But to be a smidge more serious, I think it is a question worthy of honest thought. We want to remain healthy first and foremost. And I feel that entails maintaining a fit figure with toned muscles. We have to stay active to do that. That doesn't mean buying a gym membership. It means having an active lifestyle that keeps us off our duffs more than on them. Then, theoretically, our bodies shouldn't soften to any great degree as they age.
We can literally make ourselves physically sick worrying about our appearance. On the other hand, I don't want to "give up" and say I'm getting saggy and baggy because I'm sixty-six years old, and what do I expect, for heaven's sake. I want to stay healthy and let's face it, I still enjoy appreciative glances now and then.

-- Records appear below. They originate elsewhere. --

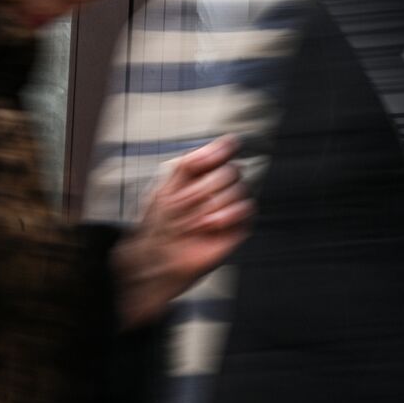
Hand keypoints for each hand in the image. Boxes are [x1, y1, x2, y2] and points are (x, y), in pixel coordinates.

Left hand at [113, 135, 251, 328]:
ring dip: (212, 205)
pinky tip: (210, 224)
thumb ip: (191, 162)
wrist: (156, 258)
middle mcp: (220, 187)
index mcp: (204, 173)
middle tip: (185, 202)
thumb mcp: (166, 186)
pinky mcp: (239, 225)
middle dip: (204, 188)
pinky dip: (227, 215)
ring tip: (194, 220)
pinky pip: (246, 210)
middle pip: (231, 171)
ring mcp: (230, 206)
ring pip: (239, 190)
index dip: (217, 153)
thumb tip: (221, 144)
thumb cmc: (158, 225)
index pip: (224, 150)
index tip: (200, 165)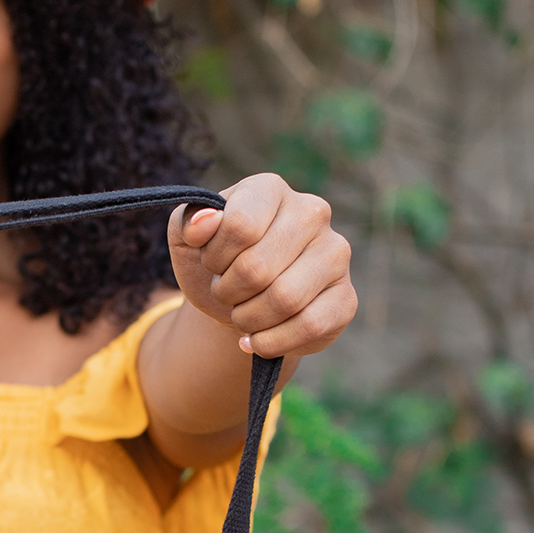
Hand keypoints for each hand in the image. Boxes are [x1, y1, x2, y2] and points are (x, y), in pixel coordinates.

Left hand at [168, 175, 355, 358]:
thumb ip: (188, 223)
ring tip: (242, 314)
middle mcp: (312, 213)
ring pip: (285, 299)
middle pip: (258, 269)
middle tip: (227, 294)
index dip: (215, 257)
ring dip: (248, 319)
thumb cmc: (217, 266)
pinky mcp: (345, 298)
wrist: (240, 304)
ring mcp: (335, 255)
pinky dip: (271, 342)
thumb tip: (205, 222)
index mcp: (270, 190)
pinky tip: (256, 340)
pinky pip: (309, 326)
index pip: (239, 226)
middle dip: (229, 293)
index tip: (214, 264)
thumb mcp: (188, 242)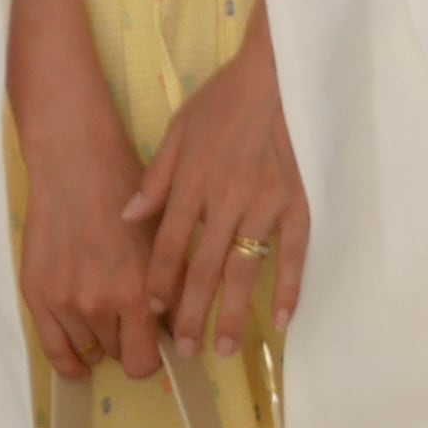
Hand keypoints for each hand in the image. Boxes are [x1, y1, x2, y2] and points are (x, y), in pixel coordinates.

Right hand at [17, 79, 165, 380]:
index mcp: (136, 294)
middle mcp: (99, 306)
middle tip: (130, 319)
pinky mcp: (36, 294)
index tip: (155, 344)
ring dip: (101, 340)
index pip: (145, 362)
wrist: (75, 163)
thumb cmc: (126, 194)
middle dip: (129, 341)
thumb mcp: (162, 241)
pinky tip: (81, 362)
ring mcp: (64, 302)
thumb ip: (169, 292)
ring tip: (106, 317)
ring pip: (89, 350)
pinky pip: (53, 348)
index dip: (153, 357)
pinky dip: (69, 361)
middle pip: (118, 355)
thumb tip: (177, 333)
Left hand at [122, 0, 309, 361]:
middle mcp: (227, 200)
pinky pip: (294, 253)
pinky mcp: (299, 202)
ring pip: (244, 269)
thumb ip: (155, 178)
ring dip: (232, 313)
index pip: (171, 245)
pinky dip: (289, 287)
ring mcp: (266, 204)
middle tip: (185, 352)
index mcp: (194, 182)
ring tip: (222, 348)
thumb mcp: (178, 130)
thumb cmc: (224, 101)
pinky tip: (282, 320)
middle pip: (203, 268)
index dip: (160, 283)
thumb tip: (128, 217)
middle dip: (191, 314)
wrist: (277, 74)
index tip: (152, 315)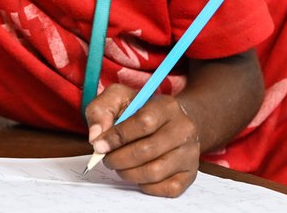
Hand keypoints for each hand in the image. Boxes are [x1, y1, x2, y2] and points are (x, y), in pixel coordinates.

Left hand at [85, 83, 199, 196]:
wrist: (171, 121)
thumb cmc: (140, 110)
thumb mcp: (118, 99)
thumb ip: (101, 111)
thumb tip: (96, 137)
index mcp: (166, 106)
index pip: (143, 123)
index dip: (117, 137)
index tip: (99, 145)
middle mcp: (184, 128)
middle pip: (147, 150)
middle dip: (119, 158)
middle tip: (107, 159)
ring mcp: (189, 152)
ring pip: (155, 172)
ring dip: (129, 173)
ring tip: (120, 166)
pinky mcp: (190, 173)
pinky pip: (168, 188)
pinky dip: (146, 186)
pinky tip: (137, 175)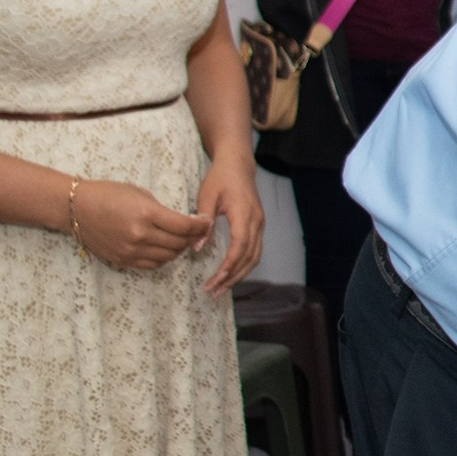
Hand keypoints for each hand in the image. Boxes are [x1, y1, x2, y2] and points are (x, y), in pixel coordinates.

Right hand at [70, 178, 212, 270]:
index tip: (207, 221)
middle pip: (179, 243)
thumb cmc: (109, 194)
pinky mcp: (123, 260)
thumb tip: (185, 222)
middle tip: (197, 230)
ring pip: (169, 257)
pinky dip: (164, 258)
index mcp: (147, 214)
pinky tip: (165, 248)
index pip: (185, 226)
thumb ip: (163, 211)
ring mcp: (131, 250)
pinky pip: (153, 264)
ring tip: (181, 239)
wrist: (75, 207)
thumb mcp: (141, 194)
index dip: (201, 225)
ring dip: (179, 249)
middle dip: (193, 237)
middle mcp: (140, 235)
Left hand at [193, 151, 263, 293]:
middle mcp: (257, 222)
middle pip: (250, 258)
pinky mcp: (257, 227)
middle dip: (232, 277)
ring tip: (221, 288)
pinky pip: (254, 251)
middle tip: (214, 291)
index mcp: (244, 214)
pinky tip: (230, 274)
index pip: (240, 247)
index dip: (228, 266)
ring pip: (254, 257)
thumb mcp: (206, 196)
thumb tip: (196, 248)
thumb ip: (202, 223)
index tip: (214, 280)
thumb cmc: (221, 177)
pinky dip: (243, 266)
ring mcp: (260, 225)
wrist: (238, 164)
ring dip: (239, 275)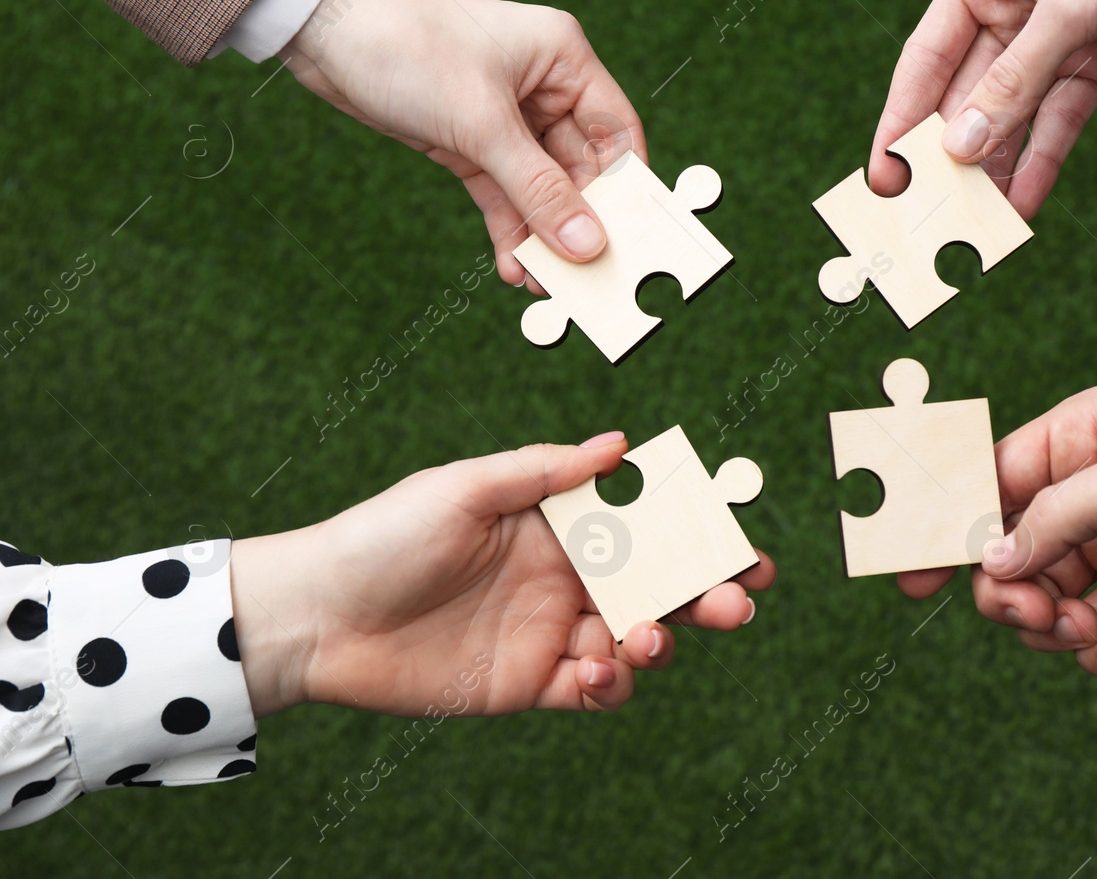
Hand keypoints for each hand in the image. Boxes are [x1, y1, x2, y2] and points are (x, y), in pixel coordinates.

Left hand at [230, 434, 774, 716]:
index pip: (646, 524)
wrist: (317, 617)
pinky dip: (612, 683)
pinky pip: (593, 689)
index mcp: (558, 523)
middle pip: (658, 585)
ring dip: (660, 640)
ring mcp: (550, 632)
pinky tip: (596, 669)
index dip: (698, 533)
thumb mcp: (463, 487)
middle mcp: (565, 576)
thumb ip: (544, 470)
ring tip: (645, 638)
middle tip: (737, 601)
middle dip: (706, 593)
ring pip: (635, 640)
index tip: (742, 545)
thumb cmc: (383, 535)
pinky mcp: (529, 683)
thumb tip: (622, 444)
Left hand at [284, 0, 647, 290]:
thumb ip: (539, 189)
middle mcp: (544, 87)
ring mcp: (508, 117)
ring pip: (541, 189)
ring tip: (542, 286)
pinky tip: (510, 266)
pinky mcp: (471, 141)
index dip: (628, 189)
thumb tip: (588, 244)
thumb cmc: (409, 47)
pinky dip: (509, 229)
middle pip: (581, 170)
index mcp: (564, 60)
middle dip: (578, 224)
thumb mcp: (481, 125)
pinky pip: (504, 194)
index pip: (617, 133)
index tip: (635, 242)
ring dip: (542, 236)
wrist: (322, 29)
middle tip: (584, 279)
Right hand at [869, 0, 1096, 216]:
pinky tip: (1026, 202)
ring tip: (976, 225)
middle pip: (965, 94)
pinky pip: (1058, 119)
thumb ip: (1015, 82)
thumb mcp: (1074, 7)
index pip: (926, 59)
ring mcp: (1056, 37)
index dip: (901, 121)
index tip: (883, 177)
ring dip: (995, 167)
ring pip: (1011, 115)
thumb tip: (962, 146)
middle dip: (949, 154)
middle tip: (928, 216)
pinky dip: (1043, 159)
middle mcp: (1011, 6)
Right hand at [898, 385, 1096, 683]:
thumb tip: (990, 560)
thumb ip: (1056, 516)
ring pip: (1035, 593)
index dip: (946, 520)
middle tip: (1035, 616)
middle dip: (1006, 588)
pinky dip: (1087, 649)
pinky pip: (1080, 628)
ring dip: (1048, 625)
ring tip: (1089, 638)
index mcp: (1083, 434)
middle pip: (1003, 544)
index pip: (990, 475)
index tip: (910, 569)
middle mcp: (1087, 488)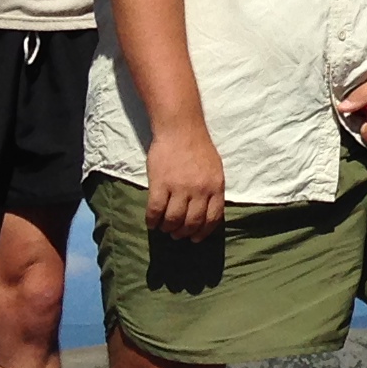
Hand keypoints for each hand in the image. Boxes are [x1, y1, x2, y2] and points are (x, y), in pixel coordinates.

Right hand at [146, 121, 227, 240]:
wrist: (180, 129)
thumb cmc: (198, 147)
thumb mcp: (215, 169)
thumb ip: (212, 190)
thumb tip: (209, 211)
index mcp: (215, 187)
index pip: (212, 218)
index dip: (203, 232)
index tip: (196, 238)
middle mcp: (199, 190)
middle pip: (192, 222)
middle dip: (184, 233)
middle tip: (177, 235)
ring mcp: (179, 188)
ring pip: (173, 220)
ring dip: (168, 228)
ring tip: (165, 228)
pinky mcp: (160, 184)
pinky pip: (155, 211)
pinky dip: (152, 221)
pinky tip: (151, 223)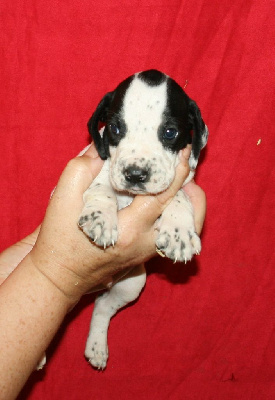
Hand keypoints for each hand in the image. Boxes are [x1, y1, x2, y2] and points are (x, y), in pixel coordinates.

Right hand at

At any age we need to be consicientious about what we eat . . . and how much. I sure can't consume the calories I used to (even though I still live an active life) and keep my weight where I want it to be. The cookie-dough arms and dimpled thighs are chasing me.
Regardless of what the years cause us to look like, each of us will look better if we're not overweight, not out-of-shape, and are happy. I firmly believe our outlook, attitude and emotional well-being play a BIG part in our physical appearance. A twinkle in the eye makes a wrinkly neck less noticeable.
So, yes, I'll fight against the softening of the aging body by doing my best to stay active with natural exercise, eating nutritiously without over-indulging and structuring my emotional life so that it gives me enough pleasure and feel-goods that wrinkles and jiggles aren't gonna rule my day.
I got kinda carried away, didn't I?
First of all, you are not aging. Enjoy your thirties, for crying out loud! I am on the cusp of middle age, not you. You are still a young adult.
And secondly, while it is admittedly strange to see my body shifting and looking like I remember my mother's body when she was my age, I think it's easier to accept than to fight. I'm not going to encourage it, you know, but if it happens, it happens.
Nothing eloquent here. It is what it is.
And if you want to see soft flesh, you can come on over to my house.